── Texto proporcionado ──
Algunos piensan que la moralidad puede ser objeto de reflexión y aprendizaje, como defendió el psicólogo norteamericano Lawrence Kohlberg en su tesis que revolucionaría el panorama de la ética. Bajo su perspectiva, las conductas irregulares eran normalmente el resultado de dilemas éticos mál gestionados o peor resueltos. Por lo tanto, mediante el razonamiento se podía ayudar para que las personas adoptasen decisiones éticamente correctas. No olvidemos que el sentido etimológico de “moral” es el conjunto de “mores” o costumbres de las comunidades y que, como tales, pueden cambiarse. De ser cierta su teoría, la función de compliance desempeñaría un rol clave para que cualquier persona de una organización adopte deciciones éticamente correctas. Para ello son inútiles los sermones, subrayando el psiquiatra Daniel Z. Lieberman la trascendencia de verbalizar la importancia de la honestidad en el contexto de una terapia de estimulación motivacional: “no creemos en lo que oímos, creemos en lo que decimos”. Por eso, tan importante es lograr que las personas se sientan honestas, como que lo digan públicamente.
Sin embargo, el biólogo evolutivo David Sloan Wilson rechaza la idea de que la moral sea una mera construcción social o que nuestra conducta se vea únicamente condicionada por factores o agentes externos. Defiende que en nuestro cerebro reside un razonamiento moral innato, que luego han investigado destacados psicólogos como Marc Hauser o Jonathan Haidt. A partir de sus planteamientos intuicionistas, la función de compliance no consistiría tanto en ayudar a construir juicios morales, sino en fundamentarlos sobre un sustrato común en todos nosotros, realmente innato.
La doctora y catedrática en psicología Lisa Feldman Barret agrega una vertiente biológica, destacando cómo la construcción de sinapsis entre neuronas juera un rol clave para la plasticidad física de nuestro cerebro. Estas conexiones “se han creado, literalmente, porque otras personas nos han hablado o nos han tratado de una determinada manera”. Bajo esta perspectiva, estamos genéticamente predispuestos para que nuestros cerebros se desarrollen físicamente en el contexto de otros cerebros, por acción de la cultura. Por lo tanto, cuando la función de compliance contribuye al planteamiento adecuado de dilemas, está dejando una huella física en los cerebros.
───
── Bloque de datos ──
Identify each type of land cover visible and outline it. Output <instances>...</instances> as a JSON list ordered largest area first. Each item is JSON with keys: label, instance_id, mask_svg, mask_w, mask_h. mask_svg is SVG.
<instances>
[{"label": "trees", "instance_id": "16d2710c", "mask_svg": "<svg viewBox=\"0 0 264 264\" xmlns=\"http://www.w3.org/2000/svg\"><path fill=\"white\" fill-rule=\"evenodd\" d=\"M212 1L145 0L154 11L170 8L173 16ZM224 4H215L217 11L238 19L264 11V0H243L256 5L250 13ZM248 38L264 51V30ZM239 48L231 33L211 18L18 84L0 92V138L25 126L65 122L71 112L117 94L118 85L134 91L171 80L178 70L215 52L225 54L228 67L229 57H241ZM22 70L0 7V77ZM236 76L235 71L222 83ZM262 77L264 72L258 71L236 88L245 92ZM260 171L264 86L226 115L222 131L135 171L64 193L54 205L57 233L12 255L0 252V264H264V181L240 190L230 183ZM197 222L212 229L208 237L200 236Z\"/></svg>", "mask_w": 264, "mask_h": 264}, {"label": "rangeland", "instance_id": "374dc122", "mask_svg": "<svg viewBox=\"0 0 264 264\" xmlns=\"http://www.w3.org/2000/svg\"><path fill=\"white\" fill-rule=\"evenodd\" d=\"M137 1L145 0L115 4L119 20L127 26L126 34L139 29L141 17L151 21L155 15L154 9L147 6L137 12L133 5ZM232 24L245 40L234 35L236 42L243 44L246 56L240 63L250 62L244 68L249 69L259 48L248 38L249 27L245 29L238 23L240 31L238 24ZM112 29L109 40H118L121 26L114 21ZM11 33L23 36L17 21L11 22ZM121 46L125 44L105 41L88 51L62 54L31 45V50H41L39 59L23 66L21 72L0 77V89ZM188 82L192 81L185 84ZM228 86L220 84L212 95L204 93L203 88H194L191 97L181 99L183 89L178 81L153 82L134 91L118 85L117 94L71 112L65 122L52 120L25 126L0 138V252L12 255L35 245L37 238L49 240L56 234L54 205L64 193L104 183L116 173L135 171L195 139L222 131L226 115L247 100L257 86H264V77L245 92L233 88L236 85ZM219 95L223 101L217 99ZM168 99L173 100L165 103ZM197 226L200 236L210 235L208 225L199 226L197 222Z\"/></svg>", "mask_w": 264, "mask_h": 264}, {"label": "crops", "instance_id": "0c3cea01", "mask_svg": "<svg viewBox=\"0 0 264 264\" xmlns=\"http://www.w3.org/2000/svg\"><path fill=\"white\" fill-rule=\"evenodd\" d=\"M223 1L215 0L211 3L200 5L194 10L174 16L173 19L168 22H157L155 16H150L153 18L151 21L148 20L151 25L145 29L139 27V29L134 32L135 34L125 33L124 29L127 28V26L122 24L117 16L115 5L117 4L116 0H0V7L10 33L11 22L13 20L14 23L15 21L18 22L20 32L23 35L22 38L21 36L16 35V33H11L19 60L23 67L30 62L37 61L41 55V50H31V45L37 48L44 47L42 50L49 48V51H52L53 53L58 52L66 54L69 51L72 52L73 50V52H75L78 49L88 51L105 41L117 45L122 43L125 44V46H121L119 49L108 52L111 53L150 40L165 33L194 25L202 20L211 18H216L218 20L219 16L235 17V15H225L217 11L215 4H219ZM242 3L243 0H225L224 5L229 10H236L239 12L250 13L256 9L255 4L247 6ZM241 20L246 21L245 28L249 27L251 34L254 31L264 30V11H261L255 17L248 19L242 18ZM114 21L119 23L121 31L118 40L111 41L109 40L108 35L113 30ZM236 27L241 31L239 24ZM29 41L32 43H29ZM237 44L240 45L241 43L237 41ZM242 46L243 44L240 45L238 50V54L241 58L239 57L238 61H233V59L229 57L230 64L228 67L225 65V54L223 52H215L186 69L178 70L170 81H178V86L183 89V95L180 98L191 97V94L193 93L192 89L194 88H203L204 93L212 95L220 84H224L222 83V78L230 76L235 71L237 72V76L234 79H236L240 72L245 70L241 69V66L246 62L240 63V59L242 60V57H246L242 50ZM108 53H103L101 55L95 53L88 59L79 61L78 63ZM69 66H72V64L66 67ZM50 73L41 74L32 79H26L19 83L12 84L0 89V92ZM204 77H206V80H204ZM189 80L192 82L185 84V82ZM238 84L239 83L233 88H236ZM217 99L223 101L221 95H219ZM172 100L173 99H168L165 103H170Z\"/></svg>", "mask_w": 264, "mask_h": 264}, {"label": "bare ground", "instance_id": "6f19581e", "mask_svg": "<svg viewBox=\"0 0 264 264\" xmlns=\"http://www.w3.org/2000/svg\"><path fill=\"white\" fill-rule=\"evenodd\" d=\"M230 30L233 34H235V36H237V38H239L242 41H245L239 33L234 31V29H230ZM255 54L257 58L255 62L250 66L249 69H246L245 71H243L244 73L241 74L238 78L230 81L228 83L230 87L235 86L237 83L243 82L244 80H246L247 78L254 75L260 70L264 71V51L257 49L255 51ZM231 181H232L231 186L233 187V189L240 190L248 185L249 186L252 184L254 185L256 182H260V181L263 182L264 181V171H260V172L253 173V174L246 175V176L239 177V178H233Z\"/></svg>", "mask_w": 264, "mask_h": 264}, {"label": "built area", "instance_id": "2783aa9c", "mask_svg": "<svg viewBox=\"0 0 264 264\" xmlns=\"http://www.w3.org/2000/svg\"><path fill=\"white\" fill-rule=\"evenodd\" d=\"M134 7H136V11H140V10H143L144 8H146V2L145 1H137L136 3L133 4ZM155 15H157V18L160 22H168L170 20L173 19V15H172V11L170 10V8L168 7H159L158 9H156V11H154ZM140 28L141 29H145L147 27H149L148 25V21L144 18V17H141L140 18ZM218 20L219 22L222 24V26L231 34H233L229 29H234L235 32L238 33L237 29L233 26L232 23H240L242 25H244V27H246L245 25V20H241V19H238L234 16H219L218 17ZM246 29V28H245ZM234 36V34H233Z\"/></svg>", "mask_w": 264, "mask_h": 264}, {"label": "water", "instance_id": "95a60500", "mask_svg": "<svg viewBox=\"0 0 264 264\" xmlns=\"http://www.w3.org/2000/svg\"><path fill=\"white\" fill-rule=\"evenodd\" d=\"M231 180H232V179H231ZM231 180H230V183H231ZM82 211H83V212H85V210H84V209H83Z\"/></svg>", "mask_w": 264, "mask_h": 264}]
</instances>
───
Instrucciones:
A – Según el texto sobre la moral y el compliance, ¿qué profesión tiene David Sloan Wilson?
B – Resume en dos oraciones el texto sobre la moral y el compliance.
C – Prosigue el texto sobre la moral y el compliance a partir de su última oración.
Los datos proceden de una fuente distinta a la del texto.

Respuestas en orden:
A – Es biólogo evolutivo.

B – Para Kohlberg, la moralidad puede aprenderse mediante el razonamiento, y la función de compliance ayudaría a que las personas adopten decisiones éticamente correctas; David Sloan Wilson, en cambio, defiende un razonamiento moral innato sobre el que esa función fundamentaría los juicios morales. Lisa Feldman Barret añade que las sinapsis se crean por la manera en que otras personas nos hablan o nos tratan, de modo que el compliance, al plantear adecuadamente los dilemas, deja una huella física en los cerebros.

C –
Sea por aprendizaje, de forma innata o por condicionantes biológicos, el objetivo trascendente de compliance no solo es que las personas se comporten correctamente, sino que sepan porqué lo están haciendo. Entra en juego una distinción que formulaba la pensadora Hanna Arendt al diferenciar entre obediencia y consentimiento: “el adulto consiente allí donde un niño obedece”. Es relativamente fácil lograr que las personas de una organización obedezcan las instrucciones de compliance, especialmente si conocen los mecanismos de control o punición de su conducta. Pero eso no significa que comprendan ni “consientan” la conducta pretendida. Limitándonos a replicar los mecanismos de supervisión clásicos, seguramente construimos organizaciones “de niños”, en lugar “de adultos”.
Sabemos que realmente actuamos por convicción cultural cuando nos sentimos culpables por nuestras malas conductas. Se trata de un sentimiento puramente humano, que el neurocientífico Joseph LeDoux niega a las computadoras: “una máquina puede avisar de algo, pero no sentirse culpable de algo”. La culpabilidad nos moviliza y, tal vez, el cometido último de compliance sea que las personas nos sintamos culpables cuando obramos mal. Para ello, es fundamental conocer y trabajar los modelos de las creencias de las personas, según explico en el video número 16 de la Serie “Reflexiones sobre compliance”, como factor de transformación cultural.